Знаменательно, что передовые художники в наши дни уже не удовлетворяются вопросами «как» и «что». Сожжены какие-то твердыни классицизма и романтизма, и за вопросами о форме и содержании — с тупой болью и последним отчаяньем — вырастает «проклятый» вопрос, посещающий людей в черные дни: «к чему?», «зачем?». Вопрос пьяницы в час тяжелого пробуждения:
Что ты сделал, что ты сделал?
Исходя слезами,
О, подумай, что ты сделал
С юными годами!
В России и для русских художников все дни были по преимуществу черные. И вопрос «зачем?» — особенно русский вопрос, над которым культурный художник может посмеяться. Но знает ли культурный художник, что здесь речь идет как будто уже не об одном искусстве, а еще и о жизни? Для того, чтобы вопрос перестал быть прозаическим, бледным, утренним вопросом, потребно чудо, вмешательство какого-то Демиурга, который истолчет в одном глубоком чане душу красивой бабочки и тело полезного верблюда, чтобы явить миру новую свободную необходимость, сознание прекрасного долга. Чтобы слово стало плотью, художник — человеком.
Пока же слова — остаются словами, жизнь — жизнью, прекрасное — бесполезным, полезное — некрасивым. Художник, чтобы быть художником, убивает в себе человека, человек, чтобы жить, отказывается от искусства. Ясно одно: что так больше никто не хочет, что так не должно. Многие молчат об этом, замалчивая самих себя, и знаменательно, что прямую постановку вопроса о том, нужно или не нужно теперь искусство, мы находим у самых, казалось бы, отвлеченных и «декадентских» художников. Так, например, Зинаида Гиппиус в предисловии к своей единственной книге стихов, одной из оригинальнейших и замечательных в русской поэзии, мучается над вопросом о том, нужны или не нужны стихи: «Собрание, книга стихов в данное время есть самая бесцельная, ненужная вещь. Я не хочу этим сказать, что стихи не нужны. Напротив, я утверждаю, что стихи нужны, даже необходимы…» А через две страницы: «Я считаю мои стихи… очень обособленными, своеструнными… а потому для других не нужными». Да, тому, кто коснется этого вопроса, не избежать противоречий, самых наивных, самых «некультурных». Но это не значит, что вопрос только наивен, — он «сверхнаивен» и жесток, и свидетельствует о том, как мучится современная душа. И художнику, услыхавшему голос долга, и человеку, пожелавшему стать художником, предстоит решить вопрос «зачем?», игнорировать который может или отвлеченный утонченник, безысходный декадент, или человек, для которого «все игра, усмешка на все, сомнения во всем — последняя мудрость мещанства», как недавно удивительно глубоко писал Мережковский[48].
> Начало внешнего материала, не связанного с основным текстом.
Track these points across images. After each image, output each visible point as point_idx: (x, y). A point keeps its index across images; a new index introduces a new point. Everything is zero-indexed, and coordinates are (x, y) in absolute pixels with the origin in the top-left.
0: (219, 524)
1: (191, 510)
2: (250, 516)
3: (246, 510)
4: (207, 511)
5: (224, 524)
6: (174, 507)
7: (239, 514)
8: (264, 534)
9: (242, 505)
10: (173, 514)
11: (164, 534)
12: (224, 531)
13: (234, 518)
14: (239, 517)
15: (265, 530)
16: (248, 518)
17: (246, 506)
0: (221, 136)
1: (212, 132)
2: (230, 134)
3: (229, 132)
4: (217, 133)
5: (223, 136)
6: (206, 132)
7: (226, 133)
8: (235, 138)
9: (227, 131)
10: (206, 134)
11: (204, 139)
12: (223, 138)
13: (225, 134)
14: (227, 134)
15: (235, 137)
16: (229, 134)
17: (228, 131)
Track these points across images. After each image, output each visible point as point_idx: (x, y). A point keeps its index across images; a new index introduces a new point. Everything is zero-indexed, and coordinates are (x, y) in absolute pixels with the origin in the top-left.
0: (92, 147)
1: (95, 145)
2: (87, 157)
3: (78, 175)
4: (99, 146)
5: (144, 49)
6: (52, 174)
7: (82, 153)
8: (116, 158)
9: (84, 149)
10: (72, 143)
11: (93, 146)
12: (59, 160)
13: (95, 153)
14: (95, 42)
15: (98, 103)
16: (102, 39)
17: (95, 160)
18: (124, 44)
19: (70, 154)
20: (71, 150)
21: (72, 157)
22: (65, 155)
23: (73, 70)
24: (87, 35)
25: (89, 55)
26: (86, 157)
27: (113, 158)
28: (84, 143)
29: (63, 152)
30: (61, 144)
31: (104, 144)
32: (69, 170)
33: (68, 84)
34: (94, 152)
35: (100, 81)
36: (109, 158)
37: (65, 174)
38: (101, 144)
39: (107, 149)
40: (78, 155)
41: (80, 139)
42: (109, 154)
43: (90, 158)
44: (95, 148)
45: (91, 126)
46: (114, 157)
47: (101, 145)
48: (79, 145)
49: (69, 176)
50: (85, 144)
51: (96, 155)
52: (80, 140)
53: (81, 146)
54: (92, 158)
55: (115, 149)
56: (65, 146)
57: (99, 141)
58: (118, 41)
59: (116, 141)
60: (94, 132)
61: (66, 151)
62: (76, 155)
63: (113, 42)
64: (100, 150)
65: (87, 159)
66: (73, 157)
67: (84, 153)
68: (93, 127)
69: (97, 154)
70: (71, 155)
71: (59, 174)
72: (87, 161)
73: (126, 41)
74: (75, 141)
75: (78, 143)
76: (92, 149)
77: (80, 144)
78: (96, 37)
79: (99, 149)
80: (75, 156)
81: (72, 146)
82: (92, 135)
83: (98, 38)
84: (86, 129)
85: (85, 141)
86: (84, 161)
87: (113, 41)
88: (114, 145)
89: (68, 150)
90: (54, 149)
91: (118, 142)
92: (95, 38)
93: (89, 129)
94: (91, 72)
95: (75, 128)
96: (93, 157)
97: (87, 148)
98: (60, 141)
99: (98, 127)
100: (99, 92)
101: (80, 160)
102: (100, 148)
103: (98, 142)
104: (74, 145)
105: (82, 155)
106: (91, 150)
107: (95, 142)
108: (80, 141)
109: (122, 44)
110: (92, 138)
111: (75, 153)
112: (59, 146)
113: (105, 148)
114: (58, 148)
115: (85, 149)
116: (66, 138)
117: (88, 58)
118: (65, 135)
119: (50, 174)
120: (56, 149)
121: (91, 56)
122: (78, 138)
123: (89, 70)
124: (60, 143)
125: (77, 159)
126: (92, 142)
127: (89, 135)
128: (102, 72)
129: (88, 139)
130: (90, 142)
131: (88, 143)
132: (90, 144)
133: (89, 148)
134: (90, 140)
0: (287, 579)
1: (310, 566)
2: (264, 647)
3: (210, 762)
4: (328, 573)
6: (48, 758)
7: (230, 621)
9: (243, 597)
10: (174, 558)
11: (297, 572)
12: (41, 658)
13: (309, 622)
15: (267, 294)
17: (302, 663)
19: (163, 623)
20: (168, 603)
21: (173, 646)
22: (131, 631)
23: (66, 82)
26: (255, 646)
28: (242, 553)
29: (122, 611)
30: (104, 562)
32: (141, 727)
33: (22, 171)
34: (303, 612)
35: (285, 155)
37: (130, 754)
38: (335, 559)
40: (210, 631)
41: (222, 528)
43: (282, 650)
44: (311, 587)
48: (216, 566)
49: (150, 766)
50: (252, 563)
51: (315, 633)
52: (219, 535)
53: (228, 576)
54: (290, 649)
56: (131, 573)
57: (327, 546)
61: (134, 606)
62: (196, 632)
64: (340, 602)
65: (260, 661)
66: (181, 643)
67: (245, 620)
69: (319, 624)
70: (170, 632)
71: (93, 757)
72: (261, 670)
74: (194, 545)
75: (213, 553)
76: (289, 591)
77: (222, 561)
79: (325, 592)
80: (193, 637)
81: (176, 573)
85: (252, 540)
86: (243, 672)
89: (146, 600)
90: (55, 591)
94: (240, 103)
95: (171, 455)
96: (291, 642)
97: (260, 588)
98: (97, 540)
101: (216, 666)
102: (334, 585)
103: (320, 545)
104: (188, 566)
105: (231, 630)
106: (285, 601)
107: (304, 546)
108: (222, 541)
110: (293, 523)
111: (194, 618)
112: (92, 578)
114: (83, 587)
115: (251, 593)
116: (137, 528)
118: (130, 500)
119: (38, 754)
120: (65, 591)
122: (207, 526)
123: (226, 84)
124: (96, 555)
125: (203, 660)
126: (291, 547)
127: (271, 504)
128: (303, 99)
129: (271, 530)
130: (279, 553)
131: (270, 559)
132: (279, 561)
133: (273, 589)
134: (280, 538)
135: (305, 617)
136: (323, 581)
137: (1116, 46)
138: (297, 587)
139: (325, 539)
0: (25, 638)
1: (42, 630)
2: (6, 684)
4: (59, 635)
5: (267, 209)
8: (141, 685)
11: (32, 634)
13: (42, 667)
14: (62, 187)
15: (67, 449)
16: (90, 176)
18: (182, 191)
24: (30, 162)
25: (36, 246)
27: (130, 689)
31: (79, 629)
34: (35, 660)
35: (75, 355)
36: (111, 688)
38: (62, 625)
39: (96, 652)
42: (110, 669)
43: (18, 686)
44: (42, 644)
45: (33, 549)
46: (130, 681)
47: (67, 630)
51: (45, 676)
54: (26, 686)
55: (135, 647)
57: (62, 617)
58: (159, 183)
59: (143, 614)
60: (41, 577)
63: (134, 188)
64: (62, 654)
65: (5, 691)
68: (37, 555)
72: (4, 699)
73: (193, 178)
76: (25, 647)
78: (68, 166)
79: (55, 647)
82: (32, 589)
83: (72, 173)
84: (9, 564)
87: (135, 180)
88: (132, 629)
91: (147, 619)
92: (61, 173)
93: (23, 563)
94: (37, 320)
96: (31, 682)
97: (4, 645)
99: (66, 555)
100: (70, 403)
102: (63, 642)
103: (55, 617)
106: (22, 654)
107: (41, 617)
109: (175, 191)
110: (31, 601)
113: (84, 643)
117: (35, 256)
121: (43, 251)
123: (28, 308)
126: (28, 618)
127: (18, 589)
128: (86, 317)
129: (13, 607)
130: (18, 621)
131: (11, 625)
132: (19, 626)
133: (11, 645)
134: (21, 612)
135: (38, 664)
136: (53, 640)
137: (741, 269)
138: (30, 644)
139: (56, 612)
Итак, только третий вопрос, под маской прозаической и будничной тенденции, открывает современному художнику радостный и свободный должный путь — среди бездны противоречий — на вершины искусства. Голос долга влечет к трагическому очищению. Может быть, на высотах будущей трагедии новая душа познает единство прекрасного и должного, красоты и пользы, так, как некогда душа познала это единство в широтах древней народной песни. Может быть, потому волнует нас «театр будущего», что сквозь шум от падения и разрушения старого и современного театра мы слышим где-то, в ночных полях, неустающий рог заблудившегося героя.